暑い日が続きます。旧暦のお盆を迎え里帰りの方も多いと思いますが、ぜひお寺とお墓参りをお願いします。

 今月は法然上人述『逆修説法』より選んでみました。これは法然上人の直弟子安楽房遵西の父中原師秀が、生前に自分自身の死後の冥福を祈る逆修法要を、法然上人にお願いした時の説法の筆録です。初七日〜六七日までを法然上人が、七七日は感西が行いました。今月のことばは六七日の一部であるが、六七日では阿弥陀仏の功徳、そして『観無量寿経』の大意が述べられています。

 さて表題の言葉の前に法然上人は、『観無量寿経』の要点は往生浄土を説くことにあると述べられ、続いて今月のことばとなります。

 極楽浄土は私たちの住む娑婆世界とは別に有り、さらに阿弥陀仏は我身を離れておられます。よってこの経は娑婆世界を離れ、阿弥陀仏の国に生まれて覚りに向かう境地を得たいと、願うべき趣旨を明らかにしているのです。

 浄土や阿弥陀仏の理解には、この世界とは別に極楽世界が実在することなどはなく、真の浄土とは真理そのものであり、我が心の中にこそ存在するのであるなどと説く教えもありました。物質文明の中、科学技術の進んだ現代ではそのような考えはより一層強くなっているように思われます。

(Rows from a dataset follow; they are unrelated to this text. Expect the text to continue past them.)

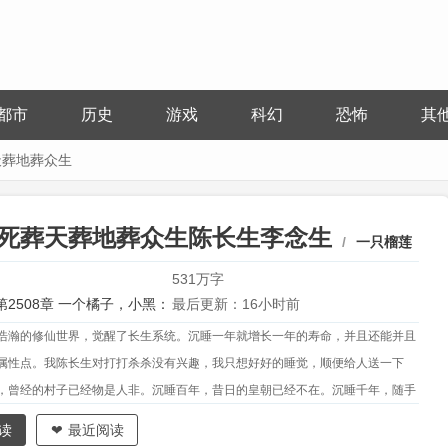
都市
历史
游戏
科幻
恐怖
其
天葬地葬众生
死葬天葬地葬众生陈长生李念生
一只榴莲
531万字
第2508章 一个橘子，小黑：
最后更新：16小时前
浩瀚的修仙世界，觉醒了长生系统。沉睡一年就增长一年的寿命，并且还能并且
质疑他！
属性点。我陈长生对打打杀杀没有兴趣，我只想好好的睡觉，顺便给人送一下
，曾经的村子已经物是人非。沉睡百年，昔日的皇朝已经不在。沉睡千年，随手
已经成为无数修士争抢的灵药。沉睡万年，原来养的小鸟已经变成了一方妖帝。
读
最近阅读
家的祖坟，我们王家和你不共戴天！”“一帮小兔崽子，怎么说话呢？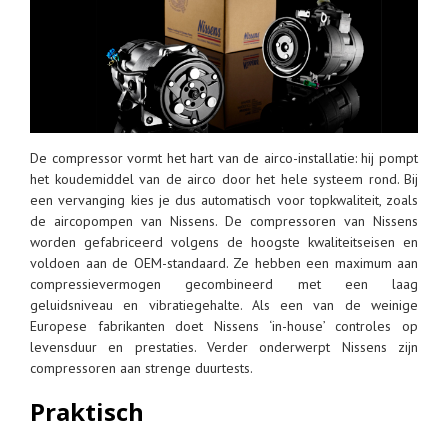
De compressor vormt het hart van de airco-installatie: hij pompt
het koudemiddel van de airco door het hele systeem rond. Bij
een vervanging kies je dus automatisch voor topkwaliteit, zoals
de aircopompen van Nissens. De compressoren van Nissens
worden gefabriceerd volgens de hoogste kwaliteitseisen en
voldoen aan de OEM-standaard. Ze hebben een maximum aan
compressievermogen gecombineerd met een laag
geluidsniveau en vibratiegehalte. Als een van de weinige
Europese fabrikanten doet Nissens ‘in-house’ controles op
levensduur en prestaties. Verder onderwerpt Nissens zijn
compressoren aan strenge duurtests.
Praktisch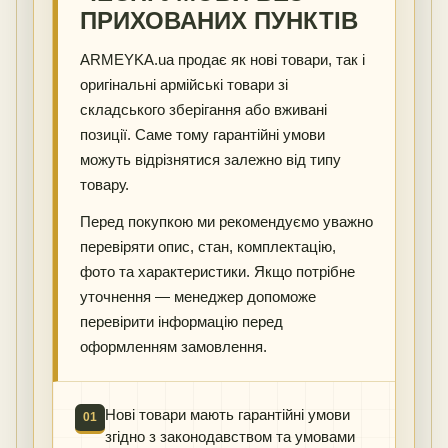
ПРИХОВАНИХ ПУНКТІВ
ARMEYKA.ua продає як нові товари, так і
оригінальні армійські товари зі
складського зберігання або вживані
позиції. Саме тому гарантійні умови
можуть відрізнятися залежно від типу
товару.
Перед покупкою ми рекомендуємо уважно
перевіряти опис, стан, комплектацію,
фото та характеристики. Якщо потрібне
уточнення — менеджер допоможе
перевірити інформацію перед
оформленням замовлення.
Нові товари мають гарантійні умови
01
згідно з законодавством та умовами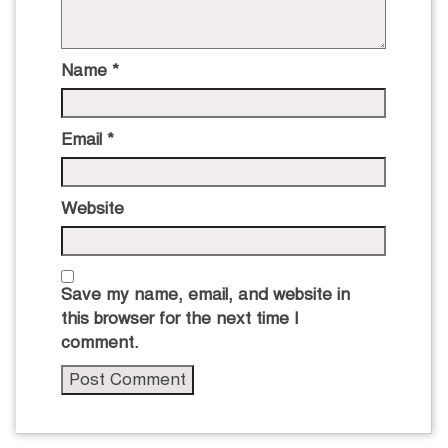
Name
*
Email
*
Website
Save my name, email, and website in
this browser for the next time I
comment.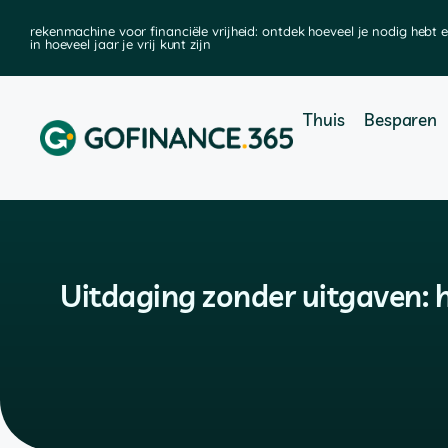
rekenmachine voor financiële vrijheid: ontdek hoeveel je nodig hebt 
in hoeveel jaar je vrij kunt zijn
Thuis
Besparen
Uitdaging zonder uitgaven: h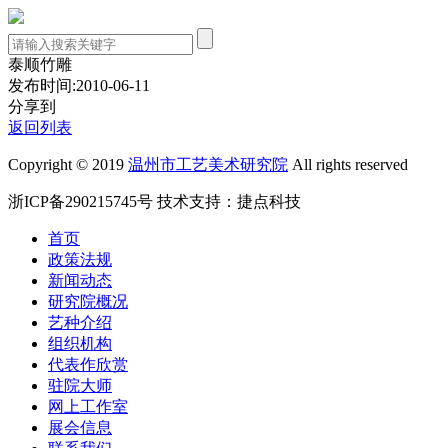
泰顺竹雕
发布时间:2010-06-11
分享到
返回列表
Copyright © 2019
温州市工艺美术研究院
All rights reserved
浙ICP备290215745号
技术支持：
捷点科技
首页
政策法规
新闻动态
研究院概况
艺种介绍
组织机构
代表作欣赏
驻院大师
网上工作室
展会信息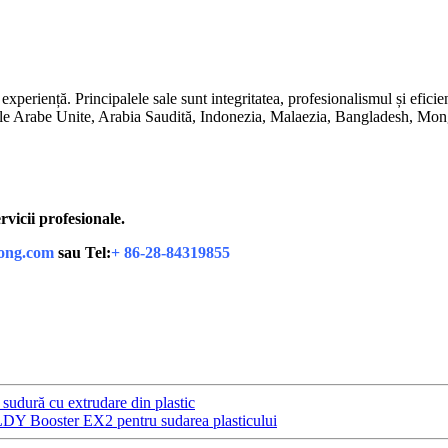
ță. Principalele sale sunt integritatea, profesionalismul și eficiența. 
ele Arabe Unite, Arabia Saudită, Indonezia, Malaezia, Bangladesh, Mongo
vicii profesionale.
ong.com
sau Tel:
+ 86-28-84319855
 sudură cu extrudare din plastic
ELDY Booster EX2 pentru sudarea plasticului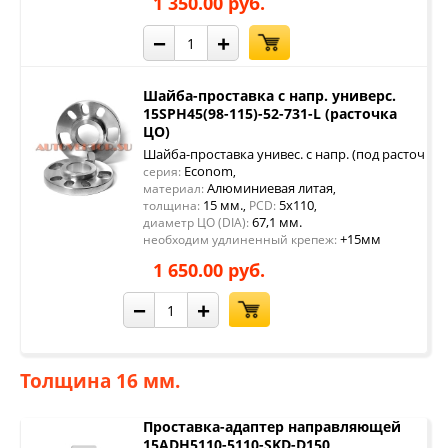
1 350.00 руб.
−
+
Шайба-проставка с напр. универс.
15SPH45(98-115)-52-731-L (расточка
ЦО)
Шайба-проставка унивес. с напр. (под расточку 
Econom
серия:
,
Алюминиевая литая
материал:
,
15 мм.
5x110
толщина:
,
PCD:
,
67,1 мм.
диаметр ЦО (DIA):
+15мм
необходим удлиненный крепеж:
1 650.00 руб.
−
+
Толщина 16 мм.
Проставка-адаптер направляющей
15ADH5110-5110-SKD-D150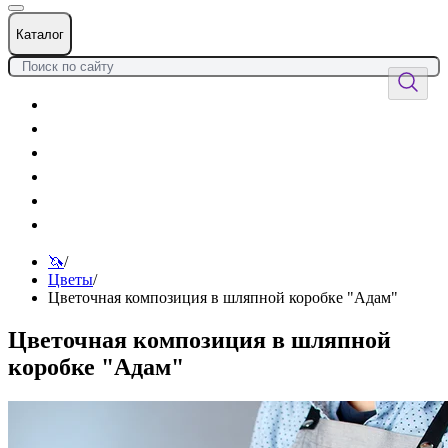
Каталог
Цветы
Воздушные шары
Подарки
Товары к празднику
Оформления
Услуги
🦄
/
Цветы
/
Цветочная композиция в шляпной коробке "Адам"
Цветочная композиция в шляпной
коробке "Адам"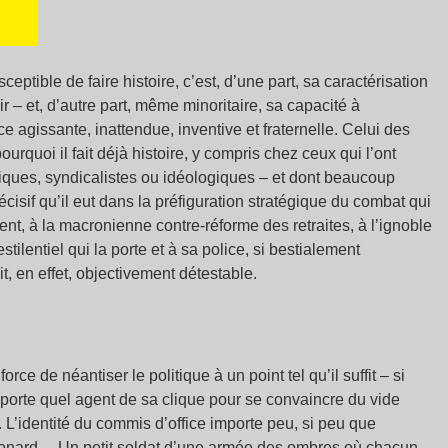
ptible de faire histoire, c’est, d’une part, sa caractérisation
r – et, d’autre part, même minoritaire, sa capacité à
e agissante, inattendue, inventive et fraternelle. Celui des
ourquoi il fait déjà histoire, y compris chez ceux qui l’ont
itiques, syndicalistes ou idéologiques – et dont beaucoup
cisif qu’il eut dans la préfiguration stratégique du combat qui
t, à la macronienne contre-réforme des retraites, à l’ignoble
ilentiel qui la porte et à sa police, si bestialement
t, en effet, objectivement détestable.
rce de néantiser le politique à un point tel qu’il suffit – si
importe quel agent de sa clique pour se convaincre du vide
 L’identité du commis d’office importe peu, si peu que
cronard… Un petit soldat d’une armée des ombres où chacun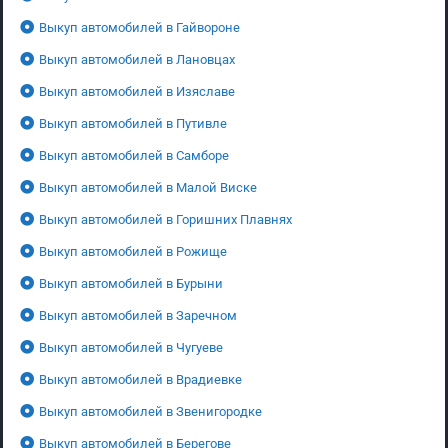
Выкуп автомобилей в Гайвороне
Выкуп автомобилей в Лановцах
Выкуп автомобилей в Изяславе
Выкуп автомобилей в Путивле
Выкуп автомобилей в Самборе
Выкуп автомобилей в Малой Виске
Выкуп автомобилей в Горишних Плавнях
Выкуп автомобилей в Рожище
Выкуп автомобилей в Бурыни
Выкуп автомобилей в Заречном
Выкуп автомобилей в Чугуеве
Выкуп автомобилей в Врадиевке
Выкуп автомобилей в Звенигородке
Выкуп автомобилей в Берегове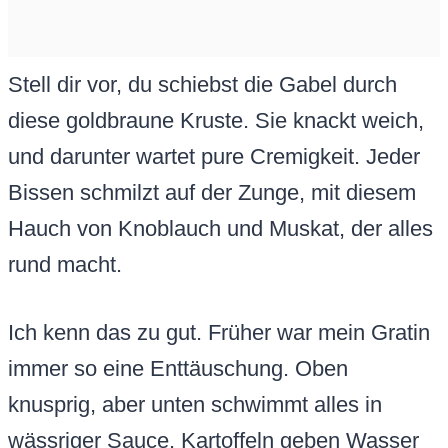
Stell dir vor, du schiebst die Gabel durch
diese goldbraune Kruste. Sie knackt weich,
und darunter wartet pure Cremigkeit. Jeder
Bissen schmilzt auf der Zunge, mit diesem
Hauch von Knoblauch und Muskat, der alles
rund macht.
Ich kenn das zu gut. Früher war mein Gratin
immer so eine Enttäuschung. Oben
knusprig, aber unten schwimmt alles in
wässriger Sauce. Kartoffeln geben Wasser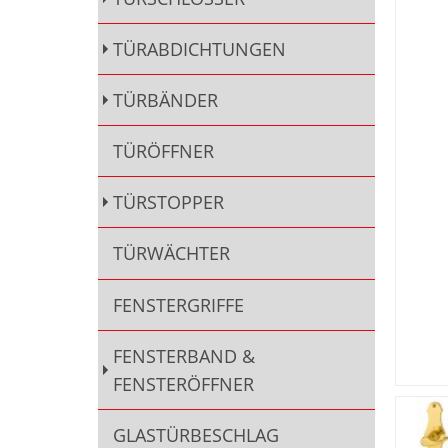
TÜRABDICHTUNGEN
TÜRBÄNDER
TÜRÖFFNER
TÜRSTOPPER
TÜRWÄCHTER
FENSTERGRIFFE
FENSTERBAND &
FENSTERÖFFNER
GLASTÜRBESCHLAG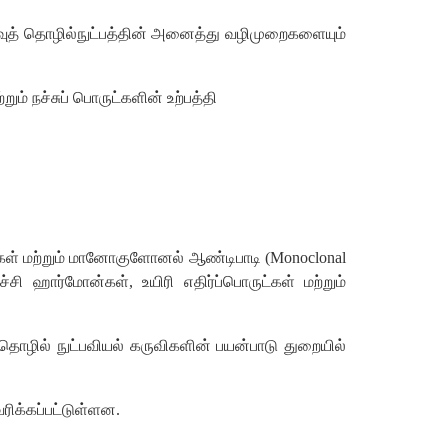
ணைவுத் தொழில்நுட்பத்தின் அனைத்து வழிமுறைகளையும்
ம் நச்சுப் பொருட்களின் உற்பத்தி
ுட்கள் மற்றும் மானோகுளோனல் ஆண்டிபாடி (Monoclonal
ச்சி ஹார்மோன்கள், உயிரி எதிர்ப்பொருட்கள் மற்றும்
யிரிதொழில் நுட்பவியல் கருவிகளின் பயன்பாடு துறையில்
ரிக்கப்பட்டுள்ளன.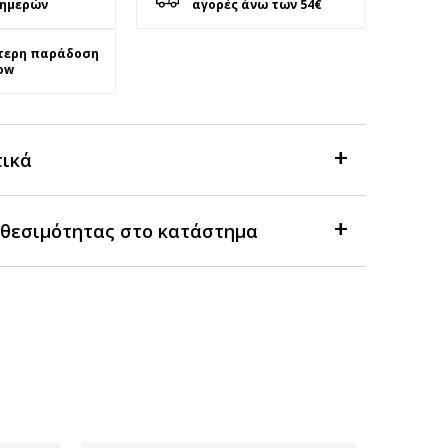
 ημερών
αγορές άνω των 54€
τερη παράδοση
ow
τικά
θεσιμότητας στο κατάστημα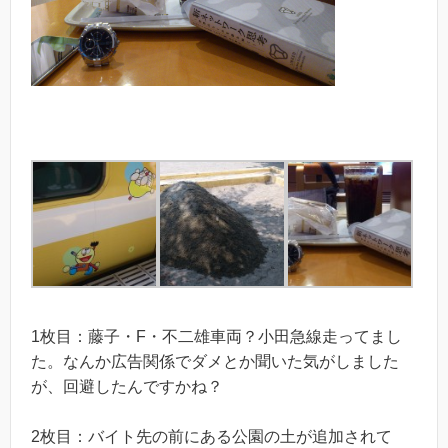
1枚目：藤子・F・不二雄車両？小田急線走ってまし
た。なんか広告関係でダメとか聞いた気がしました
が、回避したんですかね？
2枚目：バイト先の前にある公園の土が追加されて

 しかし法然上人の信じた阿弥陀仏や浄土は、浄土三部経に説示された西方十万億にある浄土で、そこに在します阿弥陀仏なのです。『阿弥陀経』には「これより西方十万億の仏土を過ぎて世界あり、名付けて極楽という。その土に仏ありて阿弥陀と号す」と説かれ、さらに極楽の荘厳が述べられています。このように阿弥陀仏により具現化された仏身や仏土の有相が、釈尊により方角と相を通じて説示されています。法然上人は専修念仏により三昧法得を体験されていますが、これはこの世にいながら阿弥陀仏や浄土を見奉ることができる深い信仰の境地を得ておられるのです。だからこそ娑婆の外に極楽あり、我身の外に阿弥陀在しますと確信されているのです。